Yargıda da oldukça etkinlerdi.
28 Şubat davası, Balbay’ın serbest bırakılması, BDP’lilere uygulanan çifte standart, Danıştay’ın ‘Adli Kolluk’ kararı…
Kuşatma derinleştikçe niyetleri de anlaşıyor, güç zehirlenmesi içinde olanlar ellerindeki gücü yitirdikçe küresel Ergenekoncuların kontrolüne giriyor, Anadolu’nun emperyalizme karşı başlattığı ayaklanmayı içeriden bastırmaya çalışıyordu. Olmadı karşı bir kalkışma başlatarak, dirilişi engellemek için tüm argümanları ileri sürüyordu.
Önce İsrail’den ses yükseliyordu. Ardından Neo-Con medyası Anadolu’yu şaha kaldırmak isteyenleri hedef alıyordu. İsrail ve ABD medyasını İngiltere takip ediyor ve son hamle içimizdeki Danimarkalılardan geliyordu. Kaos çıkartmaya yönelik ne kadar materyal varsa kullanıyorlardı.
Bir havuz kurmuşlardı. İstihbarat havuzu. Yerli ve milli istihbarata, sivil hükümete ve Anadolu halkına karşı… İçeriden dışarından gelen istihbaratlar bu havuzda toplanıyor, dosyalanıyor, paketlenip servis ediliyordu. Yer yer kasetler ekleniyor, çirkinliğe görsellik katılarak operasyonlar yapılıyordu. Her yeri BBG evine döndürmüşlerdi. Sistem ileri teknoloji, yöntem ihanet ötesi… İhanet çemberinin içinde yer almayanlar vardı. Direnenler… Kendi havuzlarında bu kez bilgi toplamaya başladılar. Fişlemeler devreye girdi. Aynı BÇG gibi… Bürokratlar, akademisyenler ve hatta öğretmenler fişleniyordu. Yeni Türkiye ideali olan kim varsa engellenecekti. Önleri tıkanacaktı. Ancak sivil iktidar vardı. Söz dinlemiyor, Anadolu kalkışmasının öncülüğünü yapıyor hatta ateşten gömlek giyerek fitnenin üstüne üstüne gidiyordu. Uzlaşma tuzağına düşmeyecekti bu kez..
Kiminle uzlaşma?
Dost ve düşmanın birbirine karışmaya başladığı süreçte gözünü açmıştı Anadolu… Düşmanın kimliğini açık etmek öncülere kalmıştı. Ama öncülere gerek kalmadan fitne dört bir yanı sardı. Kamuflajı delinmişti ve gözümüzün önünde duruyordu.
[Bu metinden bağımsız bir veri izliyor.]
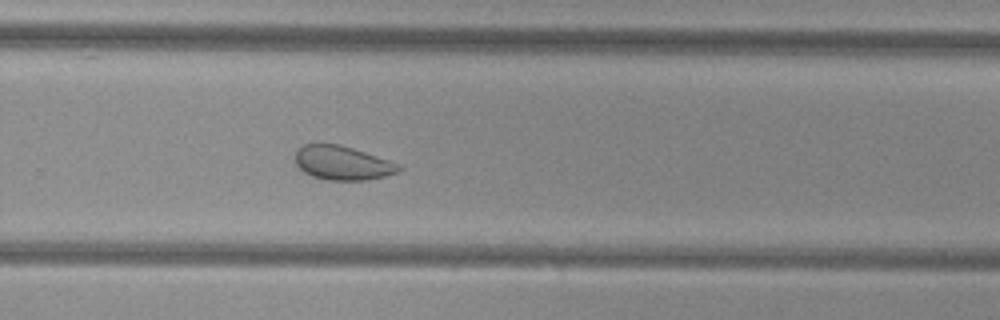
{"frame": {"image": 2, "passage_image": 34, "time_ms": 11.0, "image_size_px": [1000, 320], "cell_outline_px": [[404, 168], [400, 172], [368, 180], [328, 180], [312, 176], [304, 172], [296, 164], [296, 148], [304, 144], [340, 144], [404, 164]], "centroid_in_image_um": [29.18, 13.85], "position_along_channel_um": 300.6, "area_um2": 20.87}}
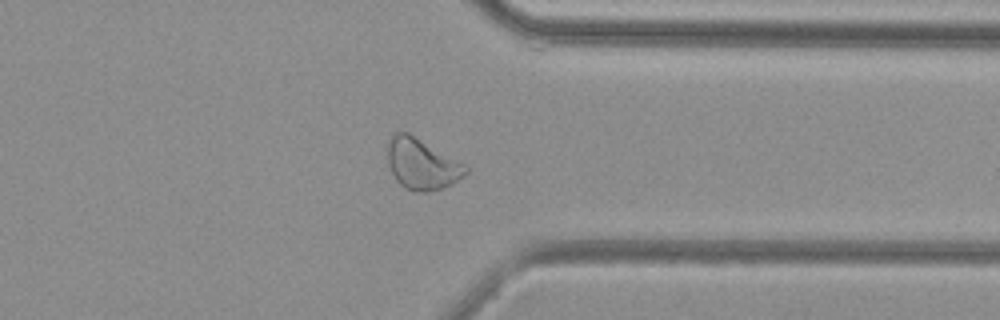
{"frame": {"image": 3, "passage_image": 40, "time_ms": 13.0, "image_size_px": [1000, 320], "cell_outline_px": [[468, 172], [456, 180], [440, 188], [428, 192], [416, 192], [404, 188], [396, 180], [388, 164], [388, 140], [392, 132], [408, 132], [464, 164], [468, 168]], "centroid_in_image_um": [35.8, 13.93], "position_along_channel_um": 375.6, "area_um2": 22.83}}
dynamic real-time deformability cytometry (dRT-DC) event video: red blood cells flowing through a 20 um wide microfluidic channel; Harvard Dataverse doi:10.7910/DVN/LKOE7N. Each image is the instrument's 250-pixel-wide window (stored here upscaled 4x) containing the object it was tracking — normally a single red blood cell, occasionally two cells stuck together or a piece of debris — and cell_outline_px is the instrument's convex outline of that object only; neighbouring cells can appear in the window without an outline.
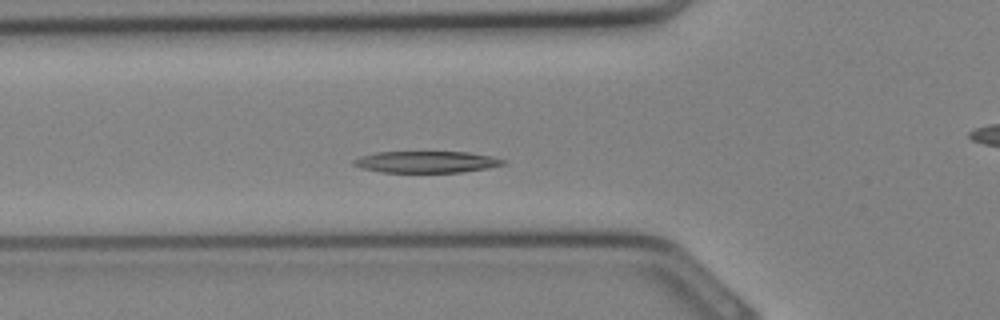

Hegemonyasını küresel fitne üzerine bina etmeye çalışan küresel emperyalizmin tetikçileri artık açıktan savaşıyordu. Çünkü şifre çözülmüş, açığa düşmüşlerdi. 28 Şubat sürecinde açılamayan kriptonun kayıp anahtarı 2013 yılında bulunmuştu. Anahtar öncünün elinde olduğundan en büyük hedef oydu. Tabi anahtarı ele geçirenler de tehdit altındaydı. Anahtara karşı Çözüm Sürecini baltalamak iyi bir denemeydi. Kardeşlik hukuku zedelenirse öncü de, sürecin mimarları yani anahtarı ele geçirenlerde kalmazdı. Ama anahtar yedeklendi ve millete sunuldu. Fitne çaresizce yeniden küresel ağabeylerine sığındı.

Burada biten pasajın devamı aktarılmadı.